Home / Predictive Modeling & Machine Learning / 203.5.14 Neural Network Appendix

# 203.5.14 Neural Network Appendix

In this post we will discuss the math behind a few steps of Neural Network algorithms.

#### Math- How to update the weights?

• We update the weights backwards by iteratively calculating the error
• The formula for weights updating is done using gradient descent method or delta rule also known as Widrow-Hoff rule
• First we calculate the weight corrections for the output layer then we take care of hidden layers
• $$W_(jk) = W_(jk) + \Delta W_(jk)$$
• where $$\Delta W_(jk) = \eta . y_j \delta_k$$
• $$\eta$$ is the learning parameter
• $$\delta_k = y_k (1- y_k) * Err$$ (for hidden layers $$\delta_k = y_k (1- y_k) * w_j * Err )$$
• Err = Expected output-Actual output
• The weight corrections is calculated based on the error function
• The new weights are chosen in such way that the final error in that network is minimized

#### Math-How does the delta rule work?

• Lets consider a simple example to understand the weight updating using delta rule.
• If we building a simple logistic regression line. We would like to find the weights using weight update rule
• $$Y= \frac{1}{(1+e^(-wx))}$$ is the equation
• We are searching for the optimal w for our data
• Let w be 1
• $$Y=\frac{1}{(1+e^(-x))}$$ is the initial equation
• The error in our initial step is 3.59
• To reduce the error we will add a delta to w and make it 1.5
• Now w is 1.5 (blue line)
• $$Y=\frac{1}{(1+e^(-1.5x))}$$ the updated equation
• With the updated weight, the error is 1.57
• We can further reduce the error by increasing w by delta
• If we repeat the same process of adding delta and updating weights, we can finally end up with minimum error
• The weight at that final step is the optimal weight
• In this example the weight is 8, and the error is 0
• $$Y=\frac{1}{(1+e^(-8x))}$$ is the final equation
• In this example, we manually changed the weights to reduce the error. This is just for intuition, manual updating is not feasible for complex optimization problems.
• In gradient descent is a scientific optimization method. We update the weights by calculating gradient of the function.

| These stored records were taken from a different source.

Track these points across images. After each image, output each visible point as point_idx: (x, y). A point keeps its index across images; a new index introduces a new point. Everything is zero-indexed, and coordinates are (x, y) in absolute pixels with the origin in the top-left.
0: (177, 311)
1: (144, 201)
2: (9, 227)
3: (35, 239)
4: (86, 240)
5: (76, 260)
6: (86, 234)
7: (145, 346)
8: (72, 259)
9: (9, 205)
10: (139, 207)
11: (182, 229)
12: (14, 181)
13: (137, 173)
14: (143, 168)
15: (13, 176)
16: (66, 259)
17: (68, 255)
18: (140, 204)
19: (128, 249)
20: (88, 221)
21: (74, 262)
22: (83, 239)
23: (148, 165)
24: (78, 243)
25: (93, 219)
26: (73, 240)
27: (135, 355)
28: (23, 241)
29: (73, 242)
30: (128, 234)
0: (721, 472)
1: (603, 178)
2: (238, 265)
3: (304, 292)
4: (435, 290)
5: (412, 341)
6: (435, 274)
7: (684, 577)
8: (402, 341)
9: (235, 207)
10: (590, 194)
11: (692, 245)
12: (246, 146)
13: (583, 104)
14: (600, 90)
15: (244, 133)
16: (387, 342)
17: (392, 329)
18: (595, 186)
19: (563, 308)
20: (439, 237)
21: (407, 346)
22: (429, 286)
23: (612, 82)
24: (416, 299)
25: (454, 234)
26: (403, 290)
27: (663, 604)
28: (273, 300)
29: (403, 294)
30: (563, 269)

### How does gradient descent work?

• Gradient descent is one of the famous ways to calculate the local minimum
• By Changing the weights we are moving towards the minimum value of the error function. The weights are changed by taking steps in the negative direction of the function gradient(derivative).

#### Does this method really work?

• We changed the weights did it reduce the overall error?
• Lets calculate the error with new weights and see the change

### Gradient Descent Method Validation

• With our initial set of weights the overall error was 0.7137,Y Actual is 0, Y Predicted is 0.7137 error =0.7137
• The new weights give us a predicted value of 0.70655
• In one iteration, we reduced the error from 0.7137 to 0.70655
• The error is reduced by 1%. Repeat the same process with multiple epochs and training examples, we can reduce the error further.